In November 2016, Columbia Recycling agreed to pay the Occupational Safety and Health Administration (OSHA) a settlement payment of $250,000 after the agency fined the company more than $300,000.
OSHA cited Columbia Recycling’s facility at 2410 S. Dixie Highway in October 2016 for five repeated, three serious and one other-than-serious safety and health violations. Acting on a complaint, the agency started an inspection on April 26. The serious citations related to improper storage of compressed gas cylinders, not ensuring an employee successfully completed training to operate a powered industrial truck and not allowing sufficient access and working space around electrical equipment.
At the time of the settlement, Robert Goldberg declined to discuss the specifics of the violations but said, “Columbia Recycling is definitely proactive when it comes to safety.”
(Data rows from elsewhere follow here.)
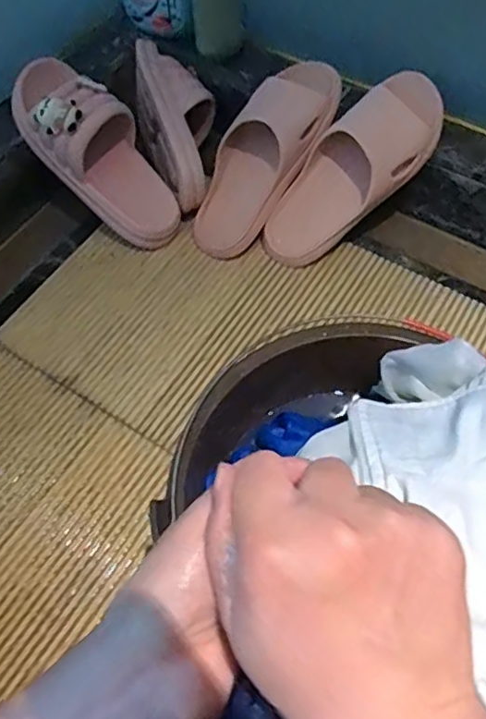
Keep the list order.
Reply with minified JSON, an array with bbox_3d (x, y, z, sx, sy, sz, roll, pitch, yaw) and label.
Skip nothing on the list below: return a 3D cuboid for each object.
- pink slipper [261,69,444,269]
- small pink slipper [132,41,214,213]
[{"bbox_3d":[0.128,-0.217,0.689,0.258,0.058,0.091,-47,65,15],"label":"pink slipper"},{"bbox_3d":[-0.083,-0.300,0.758,0.101,0.085,0.232,-11,73,-5],"label":"small pink slipper"}]

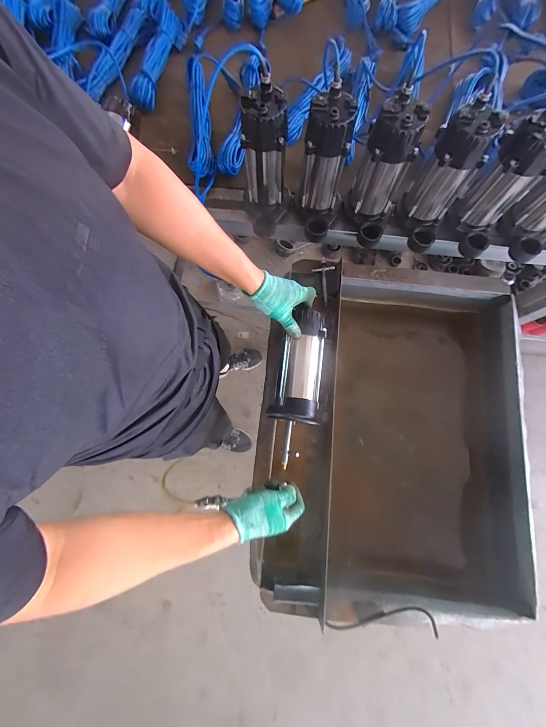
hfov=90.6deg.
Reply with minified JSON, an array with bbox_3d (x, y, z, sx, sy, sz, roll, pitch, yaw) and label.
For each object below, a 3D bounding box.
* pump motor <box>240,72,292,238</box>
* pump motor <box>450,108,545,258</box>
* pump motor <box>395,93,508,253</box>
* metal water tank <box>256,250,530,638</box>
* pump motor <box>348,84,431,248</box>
[{"bbox_3d":[-0.016,-0.423,0.596,0.109,0.227,0.142,0,78,0],"label":"pump motor"},{"bbox_3d":[0.484,-0.363,0.577,0.099,0.221,0.140,19,79,4],"label":"pump motor"},{"bbox_3d":[0.359,-0.384,0.588,0.109,0.233,0.144,27,79,6],"label":"pump motor"},{"bbox_3d":[0.276,0.155,0.701,0.594,0.254,0.753,6,78,2],"label":"metal water tank"},{"bbox_3d":[0.231,-0.395,0.595,0.114,0.245,0.145,19,79,4],"label":"pump motor"}]

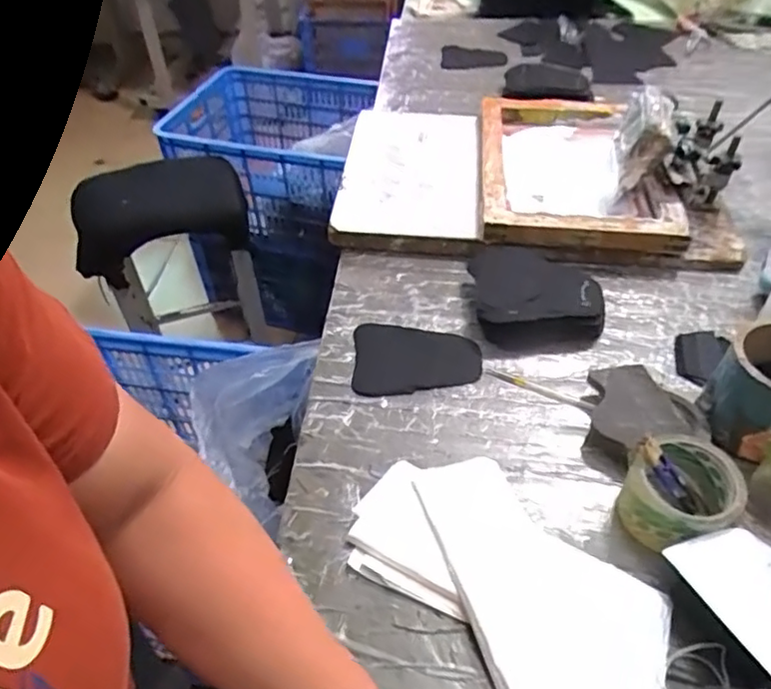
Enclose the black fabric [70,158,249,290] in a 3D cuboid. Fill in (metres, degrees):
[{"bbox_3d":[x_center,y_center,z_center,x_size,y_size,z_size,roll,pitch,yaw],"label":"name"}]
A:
[{"bbox_3d":[-0.486,-0.264,1.332,0.363,0.180,0.117,-13,47,-11],"label":"black fabric"}]

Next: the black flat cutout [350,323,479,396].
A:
[{"bbox_3d":[0.037,0.016,0.714,0.145,0.010,0.098,0,46,1],"label":"black flat cutout"}]

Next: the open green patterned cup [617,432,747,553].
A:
[{"bbox_3d":[0.267,0.134,0.558,0.092,0.073,0.088,-1,46,1],"label":"open green patterned cup"}]

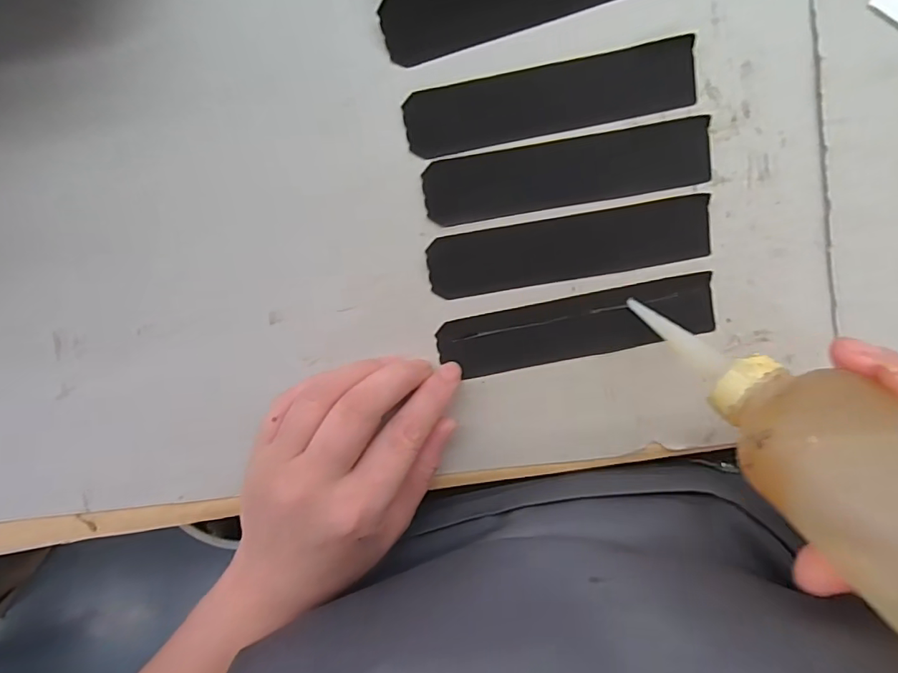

“We are a safe environment. We have been in Dalton since 1970, but we started out in Philadelphia 100 years ago,” he said at the time. “We have meetings every day on safety.”
The Chattanooga Avenue facility has been plagued by fires in the past with firefighters responding to flames in 2007, 2010, 2011 and 2012. The 2007 fire resulted in the death of a line supervisor, two employee injuries and a $41,400 fine from OSHA, which cited Columbia Recycling for 11 serious safety violations.